In desperation to land some knockout punch, some McCain supporters, following the precedent of Clinton surrogates, are already invoking Mr. Obama’s race, middle name and tourist snapshot in Somali dress to smear his patriotism. The idea is to make him a Manchurian candidate, a closet anti-Semitic jihadist trained in a madrassa run by, say, Louis Farrakhan.
Journalism, even op-ed writing, still cannot take liberty with the facts. What actually happened is that while Obama smartly distanced himself from the anti-Semitic Farrakhan, McCain likewise distanced himself from the Tennessee GOP that released the photo of Obama in Somalian dress. You have both Hillary supporters and Republicans who are indeed trying to portray Obama as secretly Muslim, and so long as the official campaigns aren't doing anything, there really isn't anything the candidates can do to stop it.

On a side note, Obama allegedly being a Muslim secret in secret is to the point that my family in London, who see all around them what British Muslims are doing, think Obama really is a closet Muslim. A lot of Brits are wary of anyone who even harbors sympathy toward Muslims, including the current Archbishop of Canterbury.

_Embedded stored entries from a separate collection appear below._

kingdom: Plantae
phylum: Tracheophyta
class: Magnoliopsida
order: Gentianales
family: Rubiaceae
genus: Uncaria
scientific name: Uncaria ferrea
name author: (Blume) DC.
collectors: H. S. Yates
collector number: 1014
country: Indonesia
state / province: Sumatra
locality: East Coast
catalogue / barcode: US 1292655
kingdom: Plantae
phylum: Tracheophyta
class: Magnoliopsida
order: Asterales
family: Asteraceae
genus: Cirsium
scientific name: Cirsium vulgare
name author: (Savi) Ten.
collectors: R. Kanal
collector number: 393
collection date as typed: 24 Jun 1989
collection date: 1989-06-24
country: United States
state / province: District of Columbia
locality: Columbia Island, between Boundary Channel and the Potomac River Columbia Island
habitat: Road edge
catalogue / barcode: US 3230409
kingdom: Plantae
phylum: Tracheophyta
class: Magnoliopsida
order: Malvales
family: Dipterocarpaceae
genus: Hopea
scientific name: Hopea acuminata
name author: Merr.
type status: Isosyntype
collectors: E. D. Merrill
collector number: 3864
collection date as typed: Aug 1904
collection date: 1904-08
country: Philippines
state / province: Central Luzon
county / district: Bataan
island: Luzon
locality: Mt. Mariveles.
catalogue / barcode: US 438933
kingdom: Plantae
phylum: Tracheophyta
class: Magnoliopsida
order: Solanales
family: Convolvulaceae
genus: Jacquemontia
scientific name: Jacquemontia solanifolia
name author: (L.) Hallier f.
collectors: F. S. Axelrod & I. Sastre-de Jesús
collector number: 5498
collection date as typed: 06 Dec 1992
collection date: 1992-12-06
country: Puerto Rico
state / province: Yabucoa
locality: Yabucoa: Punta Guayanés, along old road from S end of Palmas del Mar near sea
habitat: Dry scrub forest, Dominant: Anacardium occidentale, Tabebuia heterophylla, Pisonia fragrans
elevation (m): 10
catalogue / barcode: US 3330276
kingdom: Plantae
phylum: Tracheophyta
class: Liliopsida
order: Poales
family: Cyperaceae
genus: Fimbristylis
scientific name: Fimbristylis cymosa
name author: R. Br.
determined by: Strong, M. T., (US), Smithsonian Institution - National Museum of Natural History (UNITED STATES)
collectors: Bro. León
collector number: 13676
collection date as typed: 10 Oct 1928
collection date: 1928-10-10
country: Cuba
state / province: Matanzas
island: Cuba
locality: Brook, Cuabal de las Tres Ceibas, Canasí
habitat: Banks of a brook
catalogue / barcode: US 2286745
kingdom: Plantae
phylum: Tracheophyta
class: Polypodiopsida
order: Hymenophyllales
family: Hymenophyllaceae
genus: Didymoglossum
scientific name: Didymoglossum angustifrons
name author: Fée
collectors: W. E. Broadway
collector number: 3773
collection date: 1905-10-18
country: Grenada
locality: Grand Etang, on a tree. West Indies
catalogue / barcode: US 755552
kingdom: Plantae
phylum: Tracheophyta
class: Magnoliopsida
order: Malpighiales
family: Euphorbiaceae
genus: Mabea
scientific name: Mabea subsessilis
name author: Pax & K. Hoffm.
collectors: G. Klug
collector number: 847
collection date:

What repeatedly goes unrecognized by all of Mr. Obama’s opponents is that his political Kryptonite is the patriotism he offers in lieu of theirs. His upbeat notion of a yes-we-can national mobilization for the common good, however saccharine, speaks to the pride and idealism of Americans who are bone-weary of a patriotism defined exclusively by flag lapel pins, the fear of terrorism and the prospect of perpetual war.
Rich has a strange concept of "patriotism." Is it really people chanting "O-Ba-Ma! O-Ba-Ma!" like you'd expect at a Young Jihadists meeting, or people who blindly vote for someone just because he promises "change"? Maybe if Obama gave specifics on what "change" means, I might have respect for him as someone who had principles, even if I disagreed with those principles.

Just remember that several decades ago, people shouted "Sieg heil!" at rallies and embraced someone who promised to restore strength and pride in the Vaterland. I'm not calling Obama a Hitler or implying he's a proto-dictator, but I'm merely comparing two different generations of two very different peoples who exhibit the natural human tendency to follow charisma without thinking.
A few more "macaca" moments for the nearly all-white G.O.P. could spell its doom. Recognizing the backlash that has followed the racially tinged smears leveled at Mr. Obama so far, Mr. McCain wasted no time in publicly scolding the right-wing radio talk-show host who railed against Barack Hussein Obama at one of his rallies last week. Or perhaps, as those of us who like Mr. McCain want to believe, he is simply a man of honor: he knows that history will judge him exactingly on how he runs against America's first black or female presidential nominee, win or lose.
Since even Rich acknowledges that McCain has repudiated race- and religion-based attacks on Obama, Rich's close is bordering on a non sequitur, which is appropriate because he closes his op-ed after exhausting every liberal trick of rhetoric.